Listen to “White Elephant” by Nick Cave / Warren Ellis
One day we will hopefully witness Nick Cave prowling around a concert venue while singing “White Elephant,” the menacing, attention-grabbing centerpiece of his surprise new album Carnage. The same Cave who has so naturally assumed the vantage point of murderers and outcasts now delivers an apocalyptic word association poem, seemingly inspired by George Orwell’s “Shooting an Elephant” and last year’s protests around the death of George Floyd; the result feels unsettled, confrontational, and antagonistic. Over Warren Ellis’ icy, lurching accompaniment, he sings, “I’ll shoot you in the fucking face,” in the closest thing this song has to a chorus.
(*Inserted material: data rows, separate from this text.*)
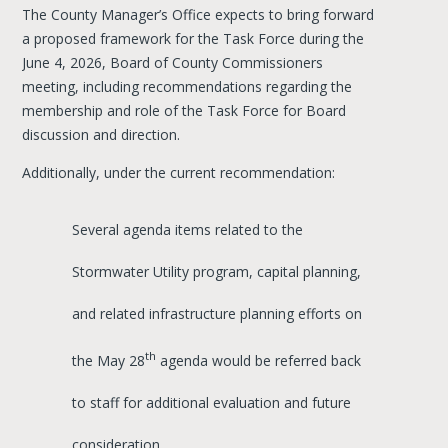
The County Manager’s Office expects to bring forward
a proposed framework for the Task Force during the
June 4, 2026, Board of County Commissioners
meeting, including recommendations regarding the
membership and role of the Task Force for Board
discussion and direction.
Additionally, under the current recommendation:
Several agenda items related to the
Stormwater Utility program, capital planning,
and related infrastructure planning efforts on
th
the May 28
agenda would be referred back
to staff for additional evaluation and future
consideration.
That is, until the mood shifts. The duo suddenly introduces a psychedelic church choir over the sunniest and downright grooviest piece of music that Cave and Ellis have delivered since 2008’s Dig!!! Lazarus Dig!!!. This unexpected moment kickstarts the tender, second half of a record that, up to this point, has felt like a nightmare sequence from David Lynch’s Lost Highway. “There’s a kingdom in the sky,” Cave sings. “We’re all coming home.” You can practically see the light filling the room and hear the audience singing along. These extremes have always existed within Cave’s work. “White Elephant” binds them together in their rawest, most outrageous forms.